Published: July 11th 2012July 11th 2012
We're near the end of our time in Ecuador and Peru beckons. Our journey to the border takes us through two particularly lovely places in Ecuador's southern highlands - a most pleasant way to end our time in this beautiful country.
Cuenca is Ecuador's third largest city - albeit with fewer than half a million inhabitants - and probably its most beautiful. Blessed with a wealth of colonial architecture, many attractive churches, handsome squares and a lovely climate, Cuenca is also making a name for itself as a prime retirement destination for foreigners, generally North American ones. This might explain the town's unusual profusion of upscale restaurants (we had the best Mexican - real
Mexican - food we've ever tasted here), bars and English-language bookshops - it's fancier even than Quito. Sitting on the main plaza with an ice-cream, it's easy to spot the elderly gringos
milling about. And who can blame them? Cuenca is just gorgeous, and a dollar goes a lot further here than it does up north.
After a couple of days in Cuenca to enjoy its refined atmosphere - it feels more like Spain than Ecuador - excellent food and interesting shopping (Cuenca is the
world capital of Panama hats, which despite their name are a 100% Ecuadorian product, woven from the local toquilla
grass) we continue south to Vilcabamba, a tiny little town tucked among rolling hills not far from the Peruvian border. Vilcabamba sits in the so-called "Valley of Longevity" - so named for its apparently remarkable number of centenarians - and a plaque in the village square claims it to be a leading centre in the study of ageing. Despite certain wilder claims about the great age of some of Vilcabamba's population having been pooh-poohed by statisticians, the town, like Cuenca, attracts a large number of retired expatriates from North America and Europe. Do they come here in the hope of living longer? Who knows! It's certainly not hard to understand the appeal of the place: the pace of life in Vilcabamba is delightfully slow. The backdrop is gorgeous, everybody knows everybody else (which might actually be your idea of hell, not heaven!), and come evening time the town's residents assemble in the plaza for a chat and a cerveza or two.

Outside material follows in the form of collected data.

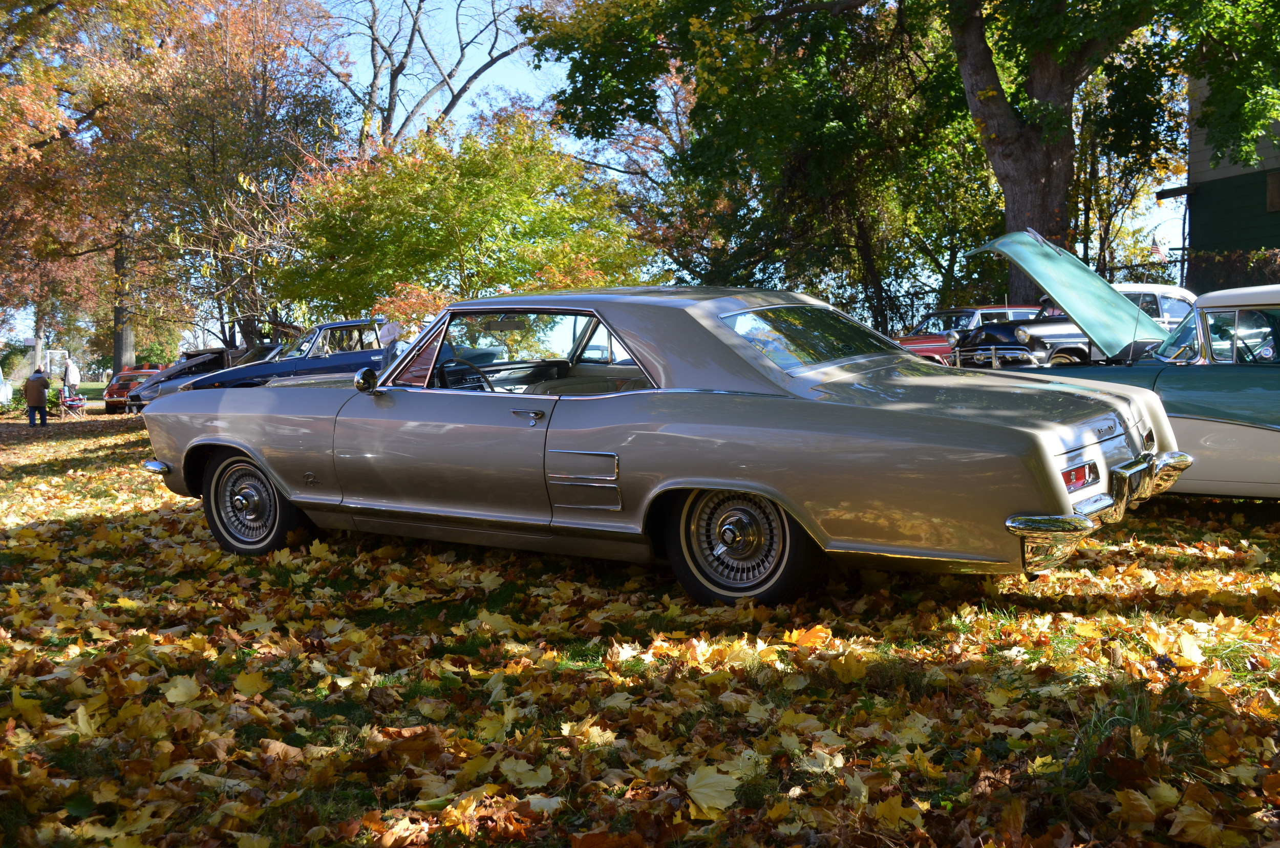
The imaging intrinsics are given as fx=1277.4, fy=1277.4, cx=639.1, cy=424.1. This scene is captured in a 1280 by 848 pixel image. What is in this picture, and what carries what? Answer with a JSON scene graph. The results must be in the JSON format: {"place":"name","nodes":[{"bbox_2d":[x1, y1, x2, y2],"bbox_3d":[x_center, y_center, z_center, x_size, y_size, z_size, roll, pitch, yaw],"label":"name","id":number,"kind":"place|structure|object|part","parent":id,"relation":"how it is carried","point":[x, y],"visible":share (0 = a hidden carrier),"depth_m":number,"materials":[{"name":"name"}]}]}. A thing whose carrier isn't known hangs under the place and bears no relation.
{"place":"outdoors","nodes":[
{"label":"outdoors","id":0,"kind":"place"},
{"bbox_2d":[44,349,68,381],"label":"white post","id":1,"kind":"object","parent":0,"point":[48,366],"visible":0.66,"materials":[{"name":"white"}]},
{"bbox_2d":[83,0,348,364],"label":"tree","id":2,"kind":"object","parent":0,"point":[264,100],"visible":0.89,"depth_m":33.41,"materials":[{"name":"plant"}]},
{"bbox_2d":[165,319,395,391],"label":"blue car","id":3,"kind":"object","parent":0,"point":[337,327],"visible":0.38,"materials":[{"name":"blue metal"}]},
{"bbox_2d":[376,317,406,370],"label":"person","id":4,"kind":"object","parent":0,"point":[389,329],"visible":0.32,"depth_m":16.35},
{"bbox_2d":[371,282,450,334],"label":"shrub","id":5,"kind":"object","parent":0,"point":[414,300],"visible":0.3,"depth_m":21.99,"materials":[{"name":"red plant"}]},
{"bbox_2d":[312,0,536,147],"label":"bare tree","id":6,"kind":"object","parent":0,"point":[419,8],"visible":0.71,"depth_m":35.60,"materials":[{"name":"plant"}]},
{"bbox_2d":[275,108,650,321],"bbox_3d":[-3.196,-2.913,24.210,7.157,5.830,6.960,2,5,37],"label":"tree","id":7,"kind":"object","parent":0,"point":[429,233],"visible":0.89,"depth_m":22.52,"materials":[{"name":"green plant"}]},
{"bbox_2d":[0,0,1201,357],"label":"sky","id":8,"kind":"structure","parent":0,"point":[502,67],"materials":[{"name":"blue"}]},
{"bbox_2d":[0,400,1279,847],"label":"leaf-covered lawn","id":9,"kind":"structure","parent":0,"point":[1216,500],"materials":[{"name":"plant"}]},
{"bbox_2d":[0,365,12,405],"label":"white vehicle","id":10,"kind":"object","parent":9,"relation":"on","point":[1,374],"visible":0.98,"depth_m":38.41,"materials":[{"name":"white"}]},
{"bbox_2d":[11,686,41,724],"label":"fallen leaf","id":11,"kind":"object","parent":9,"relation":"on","point":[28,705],"visible":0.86,"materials":[{"name":"yellow plant"}]},
{"bbox_2d":[23,368,50,426],"bbox_3d":[-13.230,-0.554,27.966,0.591,1.280,0.596,0,4,11],"label":"person","id":12,"kind":"object","parent":9,"relation":"on","point":[36,379],"visible":0.99,"depth_m":27.82},
{"bbox_2d":[61,352,79,404],"bbox_3d":[-16.465,-1.165,36.917,0.662,1.727,0.652,1,4,21],"label":"person","id":13,"kind":"object","parent":9,"relation":"on","point":[68,379],"visible":0.92,"depth_m":36.78},
{"bbox_2d":[58,389,87,417],"bbox_3d":[-14.918,-0.512,33.585,0.633,0.808,0.684,-3,5,-28],"label":"folding chair","id":14,"kind":"object","parent":9,"relation":"on","point":[76,404],"visible":0.94,"depth_m":33.53,"materials":[{"name":"red fabric"}]},
{"bbox_2d":[0,0,154,371],"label":"tree","id":15,"kind":"object","parent":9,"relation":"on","point":[38,107],"visible":0.89,"depth_m":31.49,"materials":[{"name":"plant"}]},
{"bbox_2d":[101,368,158,412],"label":"red car","id":16,"kind":"object","parent":9,"relation":"on","point":[126,381],"visible":0.49,"depth_m":37.28,"materials":[{"name":"red metal"}]},
{"bbox_2d":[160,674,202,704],"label":"fallen leaf","id":17,"kind":"object","parent":9,"relation":"on","point":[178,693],"visible":0.8,"depth_m":4.55,"materials":[{"name":"yellow plant"}]},
{"bbox_2d":[126,345,274,407],"bbox_3d":[-8.762,-0.906,28.396,1.845,1.676,4.620,2,5,37],"label":"dark car","id":18,"kind":"object","parent":9,"relation":"on","point":[191,362],"visible":0.29,"depth_m":27.05,"materials":[{"name":"metal"}]},
{"bbox_2d":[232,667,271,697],"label":"fallen leaf","id":19,"kind":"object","parent":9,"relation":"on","point":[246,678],"visible":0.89,"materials":[{"name":"yellow plant"}]},
{"bbox_2d":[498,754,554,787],"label":"fallen leaf","id":20,"kind":"object","parent":9,"relation":"on","point":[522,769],"visible":0.88,"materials":[{"name":"yellow plant"}]},
{"bbox_2d":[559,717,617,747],"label":"fallen leaf","id":21,"kind":"object","parent":9,"relation":"on","point":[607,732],"visible":0.84,"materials":[{"name":"yellow plant"}]},
{"bbox_2d":[141,287,1198,606],"bbox_3d":[-0.288,0.017,6.993,5.785,1.456,1.986,2,5,37],"label":"silver car","id":22,"kind":"object","parent":9,"relation":"on","point":[715,485],"visible":0.98,"depth_m":5.74,"materials":[{"name":"metal"}]},
{"label":"wheel","id":23,"kind":"part","parent":22,"relation":"part of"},
{"bbox_2d":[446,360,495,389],"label":"steering wheel","id":24,"kind":"object","parent":22,"relation":"in","point":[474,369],"visible":0.29,"depth_m":6.91,"materials":[{"name":"black plastic"}]},
{"label":"door handle","id":25,"kind":"part","parent":22,"relation":"part of","materials":[{"name":"silver metal"}]},
{"label":"window","id":26,"kind":"part","parent":22,"relation":"part of","materials":[{"name":"glass"}]},
{"label":"wheel","id":27,"kind":"part","parent":22,"relation":"part of","materials":[{"name":"rubber"}]},
{"label":"window","id":28,"kind":"part","parent":22,"relation":"part of","materials":[{"name":"clear glass"}]},
{"label":"bumper","id":29,"kind":"part","parent":22,"relation":"part of","materials":[{"name":"silver metal"}]},
{"bbox_2d":[684,762,741,819],"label":"fallen leaf","id":30,"kind":"object","parent":9,"relation":"on","point":[700,789],"visible":0.84,"depth_m":3.29,"materials":[{"name":"yellow plant"}]},
{"bbox_2d":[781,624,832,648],"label":"fallen leaf","id":31,"kind":"object","parent":9,"relation":"on","point":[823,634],"visible":0.75,"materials":[{"name":"orange plant"}]},
{"bbox_2d":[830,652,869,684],"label":"fallen leaf","id":32,"kind":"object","parent":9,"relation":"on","point":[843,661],"visible":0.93,"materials":[{"name":"yellow plant"}]},
{"bbox_2d":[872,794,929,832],"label":"fallen leaf","id":33,"kind":"object","parent":9,"relation":"on","point":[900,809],"visible":0.88,"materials":[{"name":"yellow plant"}]},
{"bbox_2d":[961,278,1279,503],"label":"green car","id":34,"kind":"object","parent":9,"relation":"on","point":[1213,312],"visible":0.6,"depth_m":7.50,"materials":[{"name":"metal"}]},
{"bbox_2d":[518,0,987,328],"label":"tree","id":35,"kind":"object","parent":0,"point":[732,102],"visible":0.85,"depth_m":18.73,"materials":[{"name":"green plant"}]},
{"label":"tree trunk","id":36,"kind":"part","parent":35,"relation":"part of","materials":[{"name":"brown wood"}]},
{"bbox_2d":[892,303,1042,362],"bbox_3d":[5.451,-1.201,20.901,1.981,1.520,4.034,2,5,37],"label":"car","id":37,"kind":"object","parent":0,"point":[988,310],"visible":0.25,"depth_m":20.14,"materials":[{"name":"red metal"}]},
{"bbox_2d":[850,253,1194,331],"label":"fence","id":38,"kind":"object","parent":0,"point":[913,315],"visible":0.25,"depth_m":25.29,"materials":[{"name":"black metal"}]},
{"bbox_2d":[933,287,1196,367],"bbox_3d":[6.050,-1.006,16.832,5.085,1.649,1.853,-2,4,-20],"label":"car","id":39,"kind":"object","parent":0,"point":[1070,327],"visible":0.3,"depth_m":15.98,"materials":[{"name":"metal"}]},
{"bbox_2d":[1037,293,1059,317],"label":"person","id":40,"kind":"object","parent":39,"relation":"in","point":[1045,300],"visible":0.14,"depth_m":17.51},
{"bbox_2d":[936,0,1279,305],"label":"tree","id":41,"kind":"object","parent":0,"point":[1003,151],"visible":0.86,"depth_m":18.12,"materials":[{"name":"green plant"}]},
{"bbox_2d":[1112,282,1198,330],"label":"white car","id":42,"kind":"object","parent":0,"point":[1166,288],"visible":0.21,"depth_m":17.25,"materials":[{"name":"white metal"}]},
{"bbox_2d":[1162,74,1279,285],"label":"building","id":43,"kind":"structure","parent":0,"point":[1216,208],"depth_m":25.67,"materials":[{"name":"green paint"}]},
{"bbox_2d":[1149,237,1166,260],"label":"flag","id":44,"kind":"object","parent":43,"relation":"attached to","point":[1155,248],"visible":0.61,"depth_m":25.36,"materials":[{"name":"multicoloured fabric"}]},
{"bbox_2d":[1266,169,1279,212],"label":"window","id":45,"kind":"structure","parent":43,"relation":"in","point":[1271,186],"depth_m":23.01,"materials":[{"name":"brown wood"}]},
{"bbox_2d":[1187,246,1279,292],"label":"hedge","id":46,"kind":"object","parent":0,"point":[1253,278],"visible":0.39,"depth_m":20.81,"materials":[{"name":"green plant"}]}
]}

It's not all warm, fuzzy and hunky-dory in Vilcabamba, though. A particularly popular hiking trail up one of the
hills overlooking the town has been closed for some months following a couple of vicious attacks (of the machete variety) on foreign walkers - strange for such a peaceful-looking place. Could it be that the sudden influx of - by local standards - fabulously wealthy retirees from abroad, who have gone on a land-buying and house-building spree, has upset the town's balance? Certainly, we were told that land sells in Vilcambamba for many times more than an equivalent plot elsewhere, and there was no shortage of huge, fortified compounds (barbed wire, ten-foot concrete walls, CCTV cameras) dotted around the hills in the outskirts of town. Real-estate has soared in value, leaving Ecuadorians priced out of housing. It all left us feeling rather odd and puzzled: if you're going to surround yourself with guard dogs and razor wire, why come here in the first place? Whether locals have really benefited from the arrival of dozens of ageing foreigners is far from clear. It struck me that "retirement in Ecuador" is perhaps not quite as ethically sound as some gringos
in town think it is...
That aside, we had a lovely few days in Vilcabamba, going for a brilliant two-day hack
on horseback into the hills around town (with a guide whose actual
name was Holger...geddit?), staying the night in a little farm high above the town and experiencing, for a few short hours at least, what life is like for rural Ecuadorians. A lovely - and eye-opening - way to end our time in Ecuador.